Type out all the records word for word. Any pictures are to be left out.

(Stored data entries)
==========
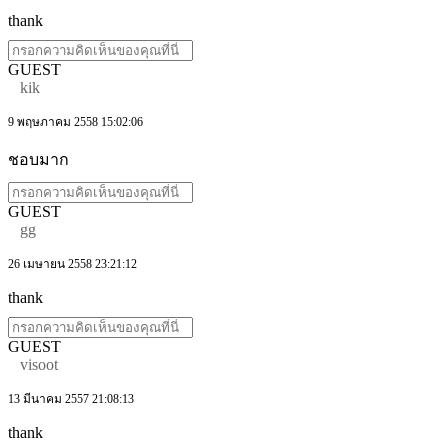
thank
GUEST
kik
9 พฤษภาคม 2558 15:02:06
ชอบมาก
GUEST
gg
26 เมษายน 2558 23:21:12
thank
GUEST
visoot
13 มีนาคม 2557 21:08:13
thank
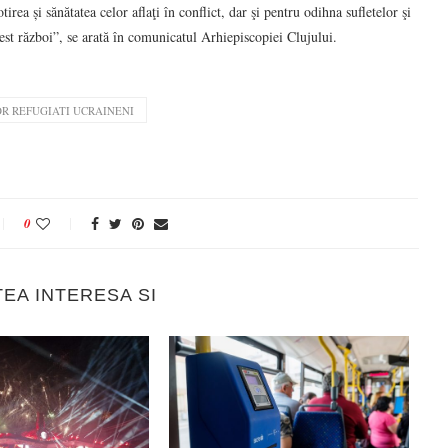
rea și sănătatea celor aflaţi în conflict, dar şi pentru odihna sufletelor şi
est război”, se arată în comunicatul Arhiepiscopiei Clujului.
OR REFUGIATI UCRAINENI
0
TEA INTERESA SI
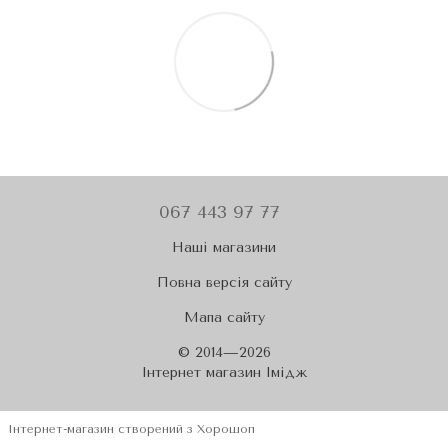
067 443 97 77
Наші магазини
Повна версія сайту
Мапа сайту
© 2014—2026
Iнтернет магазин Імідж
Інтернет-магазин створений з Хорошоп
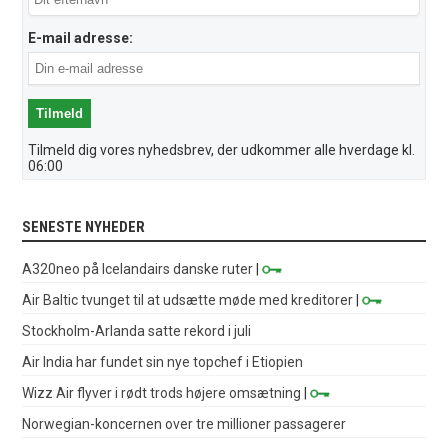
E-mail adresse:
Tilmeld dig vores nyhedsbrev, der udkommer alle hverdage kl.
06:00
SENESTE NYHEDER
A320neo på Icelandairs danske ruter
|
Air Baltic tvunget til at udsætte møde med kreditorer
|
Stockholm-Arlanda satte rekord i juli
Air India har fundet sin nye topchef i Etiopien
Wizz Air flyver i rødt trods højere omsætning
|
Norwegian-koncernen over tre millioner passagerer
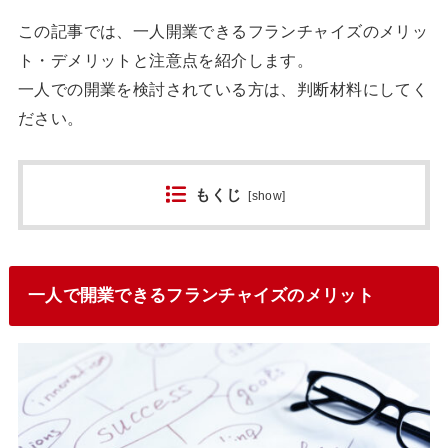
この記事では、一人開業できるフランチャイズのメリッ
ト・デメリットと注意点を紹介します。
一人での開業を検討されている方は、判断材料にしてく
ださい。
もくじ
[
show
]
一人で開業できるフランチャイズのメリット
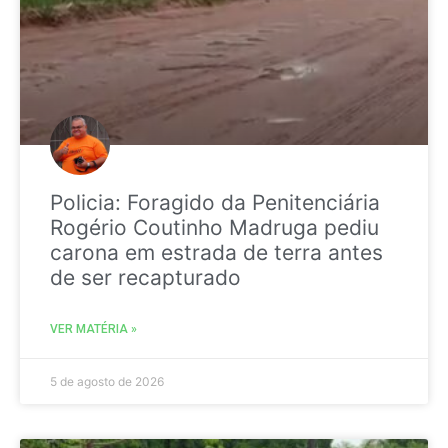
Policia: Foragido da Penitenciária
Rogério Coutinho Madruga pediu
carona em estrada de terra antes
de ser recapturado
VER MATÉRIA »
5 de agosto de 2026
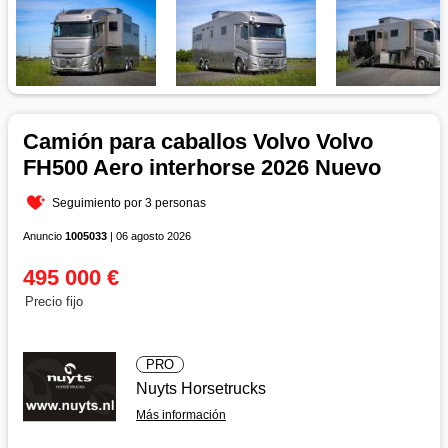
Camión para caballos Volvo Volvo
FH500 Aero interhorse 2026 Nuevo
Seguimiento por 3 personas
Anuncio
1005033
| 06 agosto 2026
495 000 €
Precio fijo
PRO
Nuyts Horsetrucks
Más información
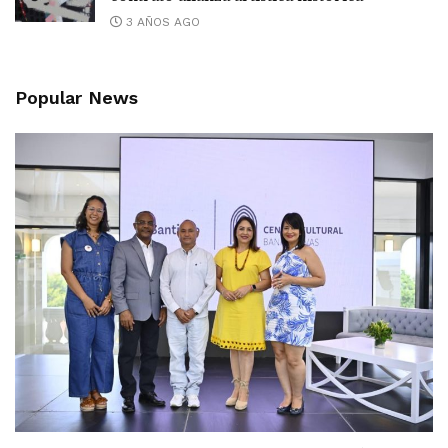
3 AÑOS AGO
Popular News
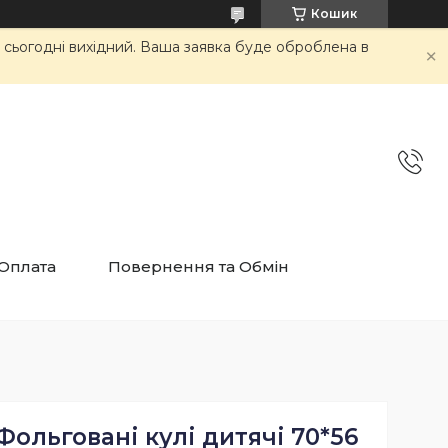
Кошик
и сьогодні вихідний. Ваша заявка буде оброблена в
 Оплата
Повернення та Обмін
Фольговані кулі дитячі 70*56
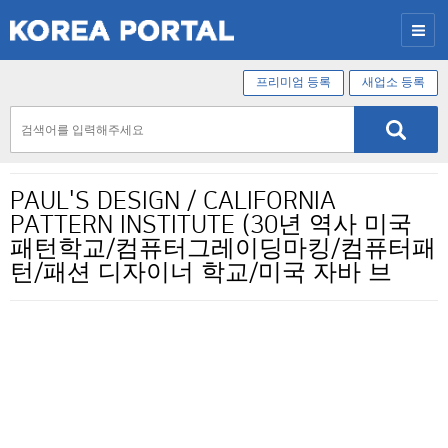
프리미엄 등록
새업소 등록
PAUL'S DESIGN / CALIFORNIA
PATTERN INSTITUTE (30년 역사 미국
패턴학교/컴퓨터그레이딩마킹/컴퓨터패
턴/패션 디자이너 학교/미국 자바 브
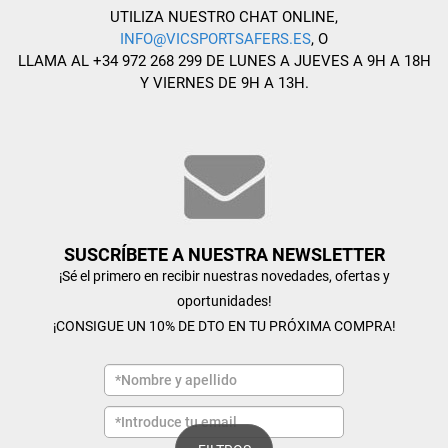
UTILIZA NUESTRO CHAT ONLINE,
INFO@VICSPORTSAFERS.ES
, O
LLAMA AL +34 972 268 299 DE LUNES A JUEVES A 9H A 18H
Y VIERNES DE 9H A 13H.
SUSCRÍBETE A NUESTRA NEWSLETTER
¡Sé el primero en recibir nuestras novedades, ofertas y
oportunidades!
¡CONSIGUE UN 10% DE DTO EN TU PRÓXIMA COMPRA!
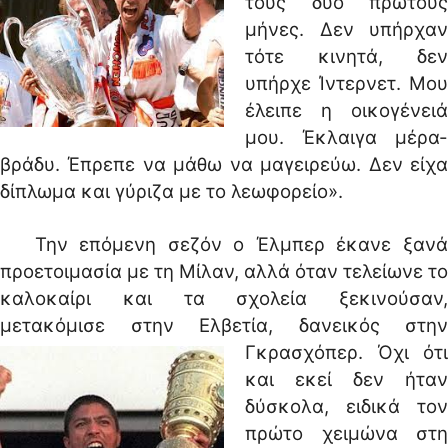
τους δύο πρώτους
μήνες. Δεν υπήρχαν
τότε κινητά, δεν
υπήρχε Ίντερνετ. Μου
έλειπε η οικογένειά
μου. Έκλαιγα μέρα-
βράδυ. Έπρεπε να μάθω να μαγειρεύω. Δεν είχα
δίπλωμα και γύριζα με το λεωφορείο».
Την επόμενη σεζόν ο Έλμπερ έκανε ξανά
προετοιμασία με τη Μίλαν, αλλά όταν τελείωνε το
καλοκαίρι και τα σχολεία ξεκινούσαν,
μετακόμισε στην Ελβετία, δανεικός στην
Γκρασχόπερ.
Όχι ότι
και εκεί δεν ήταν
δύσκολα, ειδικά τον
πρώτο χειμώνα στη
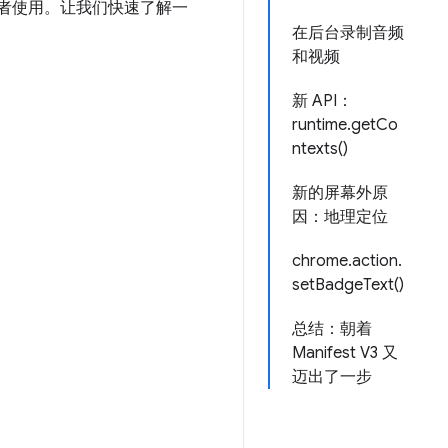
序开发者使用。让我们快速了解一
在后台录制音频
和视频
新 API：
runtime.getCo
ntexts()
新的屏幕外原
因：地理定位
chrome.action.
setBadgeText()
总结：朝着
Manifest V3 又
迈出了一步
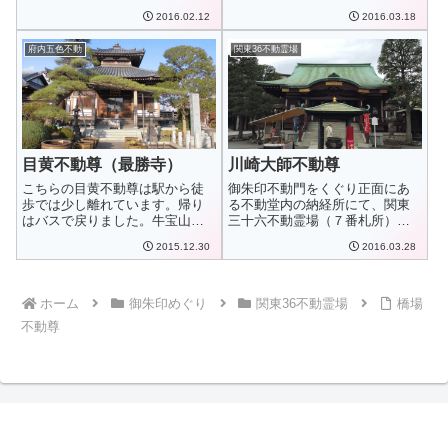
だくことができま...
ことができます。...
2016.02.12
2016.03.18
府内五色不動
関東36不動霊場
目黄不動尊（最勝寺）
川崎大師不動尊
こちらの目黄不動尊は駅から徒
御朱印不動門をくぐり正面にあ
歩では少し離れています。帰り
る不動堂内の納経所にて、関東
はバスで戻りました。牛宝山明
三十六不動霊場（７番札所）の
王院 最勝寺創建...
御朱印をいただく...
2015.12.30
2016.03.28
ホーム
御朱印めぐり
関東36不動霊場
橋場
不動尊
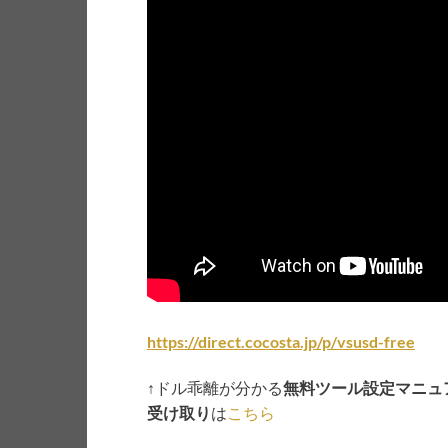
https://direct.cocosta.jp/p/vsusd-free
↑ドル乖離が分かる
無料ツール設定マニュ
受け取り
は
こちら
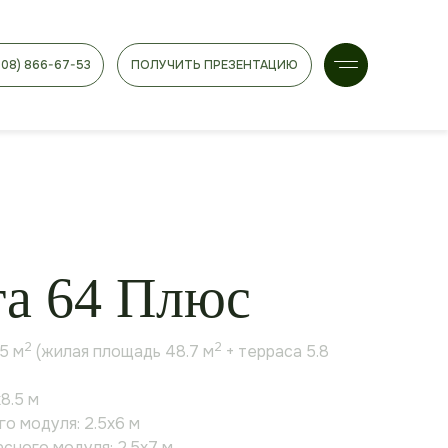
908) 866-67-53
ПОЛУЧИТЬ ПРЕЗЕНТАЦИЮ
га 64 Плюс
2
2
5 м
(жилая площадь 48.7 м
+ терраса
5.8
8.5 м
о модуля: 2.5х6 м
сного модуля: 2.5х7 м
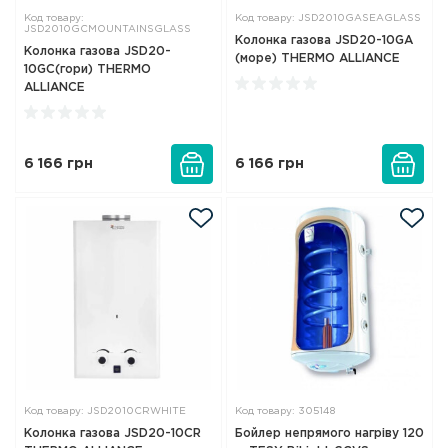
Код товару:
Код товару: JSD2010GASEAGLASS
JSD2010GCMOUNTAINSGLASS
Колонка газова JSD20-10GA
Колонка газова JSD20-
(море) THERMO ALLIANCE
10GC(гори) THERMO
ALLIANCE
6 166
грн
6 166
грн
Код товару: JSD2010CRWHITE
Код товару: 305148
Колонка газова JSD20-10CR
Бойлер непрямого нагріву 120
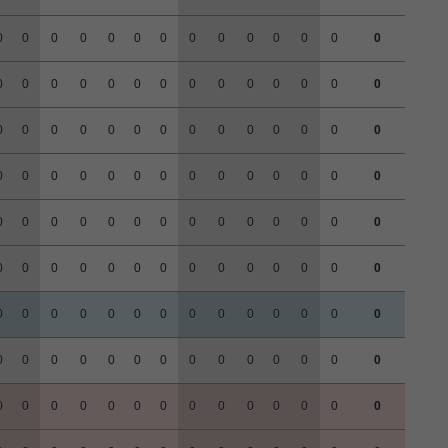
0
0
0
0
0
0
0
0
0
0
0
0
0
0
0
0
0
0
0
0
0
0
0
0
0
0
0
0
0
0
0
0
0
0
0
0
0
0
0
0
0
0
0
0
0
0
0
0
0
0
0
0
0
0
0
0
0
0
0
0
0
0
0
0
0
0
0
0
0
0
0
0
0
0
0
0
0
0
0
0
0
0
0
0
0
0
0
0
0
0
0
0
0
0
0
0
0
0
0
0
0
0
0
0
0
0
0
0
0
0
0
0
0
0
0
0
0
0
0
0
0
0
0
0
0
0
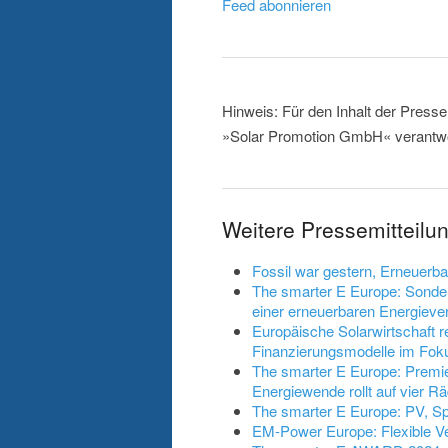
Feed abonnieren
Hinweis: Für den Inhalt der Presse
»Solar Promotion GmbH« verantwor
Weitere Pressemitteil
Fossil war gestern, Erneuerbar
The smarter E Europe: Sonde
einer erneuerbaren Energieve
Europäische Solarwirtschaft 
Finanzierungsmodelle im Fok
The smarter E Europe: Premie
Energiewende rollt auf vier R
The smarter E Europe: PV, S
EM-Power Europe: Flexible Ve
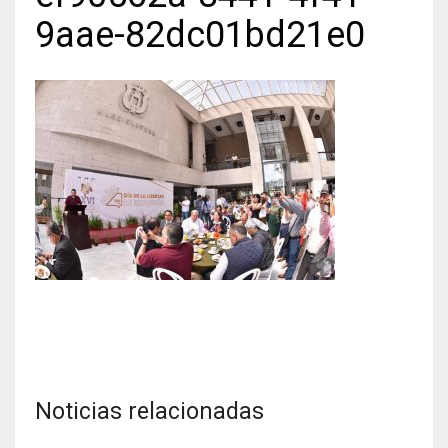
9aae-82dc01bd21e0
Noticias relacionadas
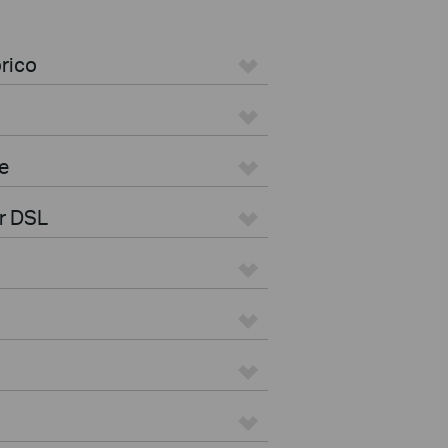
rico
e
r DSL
==========
SOLUTION –
thank
GUEST
kik
9 พฤษภาคม 2558 15:02:06
ชอบมาก
GUEST
gg
26 เมษายน 2558 23:21:12
thank
GUEST
visoot
13 มีนาคม 2557 21:08:13
thank
rea și sănătatea celor aflaţi în conflict, dar şi pentru odihna sufletelor şi
est război”, se arată în comunicatul Arhiepiscopiei Clujului.
OR REFUGIATI UCRAINENI
0
TEA INTERESA SI
067 443 97 77
Наші магазини
Повна версія сайту
Мапа сайту
© 2014—2026
Iнтернет магазин Імідж
Інтернет-магазин створений з Хорошоп
E-mail adresse:
Tilmeld dig vores nyhedsbrev, der udkommer alle hverdage kl.
06:00
SENESTE NYHEDER
A320neo på Icelandairs danske ruter
|
Air Baltic tvunget til at udsætte møde med kreditorer
|
Stockholm-Arlanda satte rekord i juli
Air India har fundet sin nye topchef i Etiopien
Wizz Air flyver i rødt trods højere omsætning
|
Norwegian-koncernen over tre millioner passagerer
この記事では、一人開業できるフランチャイズのメリッ
ト・デメリットと注意点を紹介します。
一人での開業を検討されている方は、判断材料にしてく
ださい。
もくじ
[
show
]
一人で開業できるフランチャイズのメリット
Policia: Foragido da Penitenciária
Rogério Coutinho Madruga pediu
carona em estrada de terra antes
de ser recapturado
VER MATÉRIA »
5 de agosto de 2026
Camión para caballos Volvo Volvo
FH500 Aero interhorse 2026 Nuevo
Seguimiento por 3 personas
Anuncio
1005033
| 06 agosto 2026
495 000 €
Precio fijo
PRO
Nuyts Horsetrucks
Más información
3 AÑOS AGO
Popular News
Кошик
и сьогодні вихідний. Ваша заявка буде оброблена в
 Оплата
Повернення та Обмін
Фольговані кулі дитячі 70*56
프리미엄 등록
새업소 등록
PAUL'S DESIGN / CALIFORNIA
PATTERN INSTITUTE (30년 역사 미국
패턴학교/컴퓨터그레이딩마킹/컴퓨터패
턴/패션 디자이너 학교/미국 자바 브
UTILIZA NUESTRO CHAT ONLINE,
INFO@VICSPORTSAFERS.ES
, O
LLAMA AL +34 972 268 299 DE LUNES A JUEVES A 9H A 18H
Y VIERNES DE 9H A 13H.
SUSCRÍBETE A NUESTRA NEWSLETTER
¡Sé el primero en recibir nuestras novedades, ofertas y
oportunidades!
¡CONSIGUE UN 10% DE DTO EN TU PRÓXIMA COMPRA!
τους δύο πρώτους
μήνες. Δεν υπήρχαν
τότε κινητά, δεν
υπήρχε Ίντερνετ. Μου
έλειπε η οικογένειά
μου. Έκλαιγα μέρα-
βράδυ. Έπρεπε να μάθω να μαγειρεύω. Δεν είχα
δίπλωμα και γύριζα με το λεωφορείο».
Την επόμενη σεζόν ο Έλμπερ έκανε ξανά
προετοιμασία με τη Μίλαν, αλλά όταν τελείωνε το
καλοκαίρι και τα σχολεία ξεκινούσαν,
μετακόμισε στην Ελβετία, δανεικός στην
Γκρασχόπερ.
Όχι ότι
και εκεί δεν ήταν
δύσκολα, ειδικά τον
πρώτο χειμώνα στη
序开发者使用。让我们快速了解一
在后台录制音频
和视频
新 API：
runtime.getCo
ntexts()
新的屏幕外原
因：地理定位
chrome.action.
setBadgeText()
总结：朝着
Manifest V3 又
迈出了一步
だくことができま...
ことができます。...
2016.02.12
2016.03.18
府内五色不動
関東36不動霊場
目黄不動尊（最勝寺）
川崎大師不動尊
こちらの目黄不動尊は駅から徒
御朱印不動門をくぐり正面にあ
歩では少し離れています。帰り
る不動堂内の納経所にて、関東
はバスで戻りました。牛宝山明
三十六不動霊場（７番札所）の
王院 最勝寺創建...
御朱印をいただく...
2015.12.30
2016.03.28
ホーム
御朱印めぐり
関東36不動霊場
橋場
不動尊
https://direct.cocosta.jp/p/vsusd-free
↑ドル乖離が分かる
無料ツール設定マニュ
受け取り
は
こちら
908) 866-67-53
ПОЛУЧИТЬ ПРЕЗЕНТАЦИЮ
га 64 Плюс
2
2
5 м
(жилая площадь 48.7 м
+ терраса
5.8
8.5 м
о модуля: 2.5х6 м
сного модуля: 2.5х7 м
Код товару:
Код товару: JSD2010GASEAGLASS
JSD2010GCMOUNTAINSGLASS
Колонка газова JSD20-10GA
Колонка газова JSD20-
(море) THERMO ALLIANCE
10GC(гори) THERMO
ALLIANCE
6 166
грн
6 166
грн
Код товару: JSD2010CRWHITE
Код товару: 305148
Колонка газова JSD20-10CR
Бойлер непрямого нагріву 120
0
0
0
0
0
0
0
0
0
0
0
0
0
0
0
0
0
0
0
0
0
0
0
0
0
0
0
0
0
0
0
0
0
0
0
0
0
0
0
0
0
0
0
0
0
0
0
0
0
0
0
0
0
0
0
0
0
0
0
0
0
0
0
0
0
0
0
0
0
0
0
0
0
0
0
0
0
0
0
0
0
0
0
0
0
0
0
0
0
0
0
0
0
0
0
0
0
0
0
0
0
0
0
0
0
0
0
0
0
0
0
0
0
0
0
0
0
0
0
0
0
0
0
0
0
0
Feed abonnieren
Hinweis: Für den Inhalt der Presse
»Solar Promotion GmbH« verantwor
Weitere Pressemitteil
Fossil war gestern, Erneuerbar
The smarter E Europe: Sonde
einer erneuerbaren Energieve
Europäische Solarwirtschaft 
Finanzierungsmodelle im Fok
The smarter E Europe: Premie
Energiewende rollt auf vier R
The smarter E Europe: PV, S
EM-Power Europe: Flexible Ve
9aae-82dc01bd21e0
Noticias relacionadas
rico
e
r DSL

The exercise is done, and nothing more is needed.